■ WORK TO BE COMPLETED
Each line below must be reproduced exactly.

■ DATA SHOWN
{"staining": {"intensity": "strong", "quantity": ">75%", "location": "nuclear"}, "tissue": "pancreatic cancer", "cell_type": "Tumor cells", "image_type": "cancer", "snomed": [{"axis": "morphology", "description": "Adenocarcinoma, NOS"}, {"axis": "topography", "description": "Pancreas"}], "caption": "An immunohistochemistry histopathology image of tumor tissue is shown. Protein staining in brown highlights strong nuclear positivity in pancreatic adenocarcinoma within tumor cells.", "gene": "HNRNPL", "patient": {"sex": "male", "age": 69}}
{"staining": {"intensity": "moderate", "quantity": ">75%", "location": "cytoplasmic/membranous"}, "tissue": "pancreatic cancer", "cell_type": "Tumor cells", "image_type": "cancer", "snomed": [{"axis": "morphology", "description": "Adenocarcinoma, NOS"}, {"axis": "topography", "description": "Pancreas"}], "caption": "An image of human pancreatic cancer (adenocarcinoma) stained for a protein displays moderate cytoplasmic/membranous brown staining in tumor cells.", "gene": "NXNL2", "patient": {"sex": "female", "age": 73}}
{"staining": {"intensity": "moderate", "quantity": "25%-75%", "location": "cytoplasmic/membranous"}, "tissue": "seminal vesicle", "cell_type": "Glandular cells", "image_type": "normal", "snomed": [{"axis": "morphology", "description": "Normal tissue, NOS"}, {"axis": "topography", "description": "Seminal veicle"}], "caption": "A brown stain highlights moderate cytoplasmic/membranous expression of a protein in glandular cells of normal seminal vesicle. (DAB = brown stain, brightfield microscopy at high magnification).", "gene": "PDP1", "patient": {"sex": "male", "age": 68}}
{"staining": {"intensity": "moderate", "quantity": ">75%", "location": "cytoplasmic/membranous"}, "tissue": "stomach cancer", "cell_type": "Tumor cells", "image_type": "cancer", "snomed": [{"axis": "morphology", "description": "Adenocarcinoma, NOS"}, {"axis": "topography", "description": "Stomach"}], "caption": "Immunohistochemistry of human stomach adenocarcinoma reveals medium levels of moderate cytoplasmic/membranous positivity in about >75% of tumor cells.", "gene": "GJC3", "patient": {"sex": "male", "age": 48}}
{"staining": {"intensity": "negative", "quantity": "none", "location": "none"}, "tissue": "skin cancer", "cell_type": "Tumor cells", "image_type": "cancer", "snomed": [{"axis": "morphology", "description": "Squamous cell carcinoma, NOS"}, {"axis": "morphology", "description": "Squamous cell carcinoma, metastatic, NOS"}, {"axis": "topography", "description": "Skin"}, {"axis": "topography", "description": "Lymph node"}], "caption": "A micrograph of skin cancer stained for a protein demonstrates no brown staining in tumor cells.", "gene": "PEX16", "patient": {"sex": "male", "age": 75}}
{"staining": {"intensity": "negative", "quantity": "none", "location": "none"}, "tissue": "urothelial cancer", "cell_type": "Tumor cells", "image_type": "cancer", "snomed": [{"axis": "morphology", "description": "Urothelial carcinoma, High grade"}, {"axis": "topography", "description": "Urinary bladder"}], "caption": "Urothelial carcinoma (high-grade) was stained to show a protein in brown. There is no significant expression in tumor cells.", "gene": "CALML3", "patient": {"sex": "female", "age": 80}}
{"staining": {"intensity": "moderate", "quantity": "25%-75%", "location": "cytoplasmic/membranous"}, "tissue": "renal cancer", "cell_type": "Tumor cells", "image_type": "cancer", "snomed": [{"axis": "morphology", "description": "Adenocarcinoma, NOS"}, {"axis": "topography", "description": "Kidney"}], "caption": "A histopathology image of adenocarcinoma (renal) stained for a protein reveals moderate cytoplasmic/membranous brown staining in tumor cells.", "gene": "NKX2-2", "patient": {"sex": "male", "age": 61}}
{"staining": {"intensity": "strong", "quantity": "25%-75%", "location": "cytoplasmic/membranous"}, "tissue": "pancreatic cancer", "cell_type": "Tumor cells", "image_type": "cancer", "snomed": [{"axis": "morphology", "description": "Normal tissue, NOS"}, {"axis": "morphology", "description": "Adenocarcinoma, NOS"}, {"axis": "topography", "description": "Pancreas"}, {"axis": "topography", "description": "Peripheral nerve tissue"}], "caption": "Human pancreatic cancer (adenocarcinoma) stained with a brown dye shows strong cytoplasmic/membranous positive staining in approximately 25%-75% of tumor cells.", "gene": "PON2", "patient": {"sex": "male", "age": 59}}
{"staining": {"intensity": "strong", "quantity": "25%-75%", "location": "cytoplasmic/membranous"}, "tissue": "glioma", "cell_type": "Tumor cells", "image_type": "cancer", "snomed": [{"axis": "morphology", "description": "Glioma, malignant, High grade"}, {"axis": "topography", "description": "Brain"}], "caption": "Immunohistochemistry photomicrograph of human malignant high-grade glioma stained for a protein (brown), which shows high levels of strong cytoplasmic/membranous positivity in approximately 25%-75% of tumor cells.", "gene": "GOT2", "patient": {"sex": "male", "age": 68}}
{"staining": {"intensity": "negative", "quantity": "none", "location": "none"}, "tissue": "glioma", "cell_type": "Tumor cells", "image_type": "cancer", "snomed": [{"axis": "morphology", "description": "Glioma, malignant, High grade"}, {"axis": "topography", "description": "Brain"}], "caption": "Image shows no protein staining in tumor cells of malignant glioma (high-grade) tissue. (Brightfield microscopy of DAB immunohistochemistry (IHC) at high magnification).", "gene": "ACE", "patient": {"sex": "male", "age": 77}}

■ SOLUTION FOR THIS PROBLEM
{"staining": {"intensity": "strong", "quantity": ">75%", "location": "nuclear"}, "tissue": "pancreatic cancer", "cell_type": "Tumor cells", "image_type": "cancer", "snomed": [{"axis": "morphology", "description": "Adenocarcinoma, NOS"}, {"axis": "topography", "description": "Pancreas"}], "caption": "An immunohistochemistry histopathology image of tumor tissue is shown. Protein staining in brown highlights strong nuclear positivity in pancreatic adenocarcinoma within tumor cells.", "gene": "HNRNPL", "patient": {"sex": "male", "age": 69}}
{"staining": {"intensity": "moderate", "quantity": ">75%", "location": "cytoplasmic/membranous"}, "tissue": "pancreatic cancer", "cell_type": "Tumor cells", "image_type": "cancer", "snomed": [{"axis": "morphology", "description": "Adenocarcinoma, NOS"}, {"axis": "topography", "description": "Pancreas"}], "caption": "An image of human pancreatic cancer (adenocarcinoma) stained for a protein displays moderate cytoplasmic/membranous brown staining in tumor cells.", "gene": "NXNL2", "patient": {"sex": "female", "age": 73}}
{"staining": {"intensity": "moderate", "quantity": "25%-75%", "location": "cytoplasmic/membranous"}, "tissue": "seminal vesicle", "cell_type": "Glandular cells", "image_type": "normal", "snomed": [{"axis": "morphology", "description": "Normal tissue, NOS"}, {"axis": "topography", "description": "Seminal veicle"}], "caption": "A brown stain highlights moderate cytoplasmic/membranous expression of a protein in glandular cells of normal seminal vesicle. (DAB = brown stain, brightfield microscopy at high magnification).", "gene": "PDP1", "patient": {"sex": "male", "age": 68}}
{"staining": {"intensity": "moderate", "quantity": ">75%", "location": "cytoplasmic/membranous"}, "tissue": "stomach cancer", "cell_type": "Tumor cells", "image_type": "cancer", "snomed": [{"axis": "morphology", "description": "Adenocarcinoma, NOS"}, {"axis": "topography", "description": "Stomach"}], "caption": "Immunohistochemistry of human stomach adenocarcinoma reveals medium levels of moderate cytoplasmic/membranous positivity in about >75% of tumor cells.", "gene": "GJC3", "patient": {"sex": "male", "age": 48}}
{"staining": {"intensity": "negative", "quantity": "none", "location": "none"}, "tissue": "skin cancer", "cell_type": "Tumor cells", "image_type": "cancer", "snomed": [{"axis": "morphology", "description": "Squamous cell carcinoma, NOS"}, {"axis": "morphology", "description": "Squamous cell carcinoma, metastatic, NOS"}, {"axis": "topography", "description": "Skin"}, {"axis": "topography", "description": "Lymph node"}], "caption": "A micrograph of skin cancer stained for a protein demonstrates no brown staining in tumor cells.", "gene": "PEX16", "patient": {"sex": "male", "age": 75}}
{"staining": {"intensity": "negative", "quantity": "none", "location": "none"}, "tissue": "urothelial cancer", "cell_type": "Tumor cells", "image_type": "cancer", "snomed": [{"axis": "morphology", "description": "Urothelial carcinoma, High grade"}, {"axis": "topography", "description": "Urinary bladder"}], "caption": "Urothelial carcinoma (high-grade) was stained to show a protein in brown. There is no significant expression in tumor cells.", "gene": "CALML3", "patient": {"sex": "female", "age": 80}}
{"staining": {"intensity": "moderate", "quantity": "25%-75%", "location": "cytoplasmic/membranous"}, "tissue": "renal cancer", "cell_type": "Tumor cells", "image_type": "cancer", "snomed": [{"axis": "morphology", "description": "Adenocarcinoma, NOS"}, {"axis": "topography", "description": "Kidney"}], "caption": "A histopathology image of adenocarcinoma (renal) stained for a protein reveals moderate cytoplasmic/membranous brown staining in tumor cells.", "gene": "NKX2-2", "patient": {"sex": "male", "age": 61}}
{"staining": {"intensity": "strong", "quantity": "25%-75%", "location": "cytoplasmic/membranous"}, "tissue": "pancreatic cancer", "cell_type": "Tumor cells", "image_type": "cancer", "snomed": [{"axis": "morphology", "description": "Normal tissue, NOS"}, {"axis": "morphology", "description": "Adenocarcinoma, NOS"}, {"axis": "topography", "description": "Pancreas"}, {"axis": "topography", "description": "Peripheral nerve tissue"}], "caption": "Human pancreatic cancer (adenocarcinoma) stained with a brown dye shows strong cytoplasmic/membranous positive staining in approximately 25%-75% of tumor cells.", "gene": "PON2", "patient": {"sex": "male", "age": 59}}
{"staining": {"intensity": "strong", "quantity": "25%-75%", "location": "cytoplasmic/membranous"}, "tissue": "glioma", "cell_type": "Tumor cells", "image_type": "cancer", "snomed": [{"axis": "morphology", "description": "Glioma, malignant, High grade"}, {"axis": "topography", "description": "Brain"}], "caption": "Immunohistochemistry photomicrograph of human malignant high-grade glioma stained for a protein (brown), which shows high levels of strong cytoplasmic/membranous positivity in approximately 25%-75% of tumor cells.", "gene": "GOT2", "patient": {"sex": "male", "age": 68}}
{"staining": {"intensity": "negative", "quantity": "none", "location": "none"}, "tissue": "glioma", "cell_type": "Tumor cells", "image_type": "cancer", "snomed": [{"axis": "morphology", "description": "Glioma, malignant, High grade"}, {"axis": "topography", "description": "Brain"}], "caption": "Image shows no protein staining in tumor cells of malignant glioma (high-grade) tissue. (Brightfield microscopy of DAB immunohistochemistry (IHC) at high magnification).", "gene": "ACE", "patient": {"sex": "male", "age": 77}}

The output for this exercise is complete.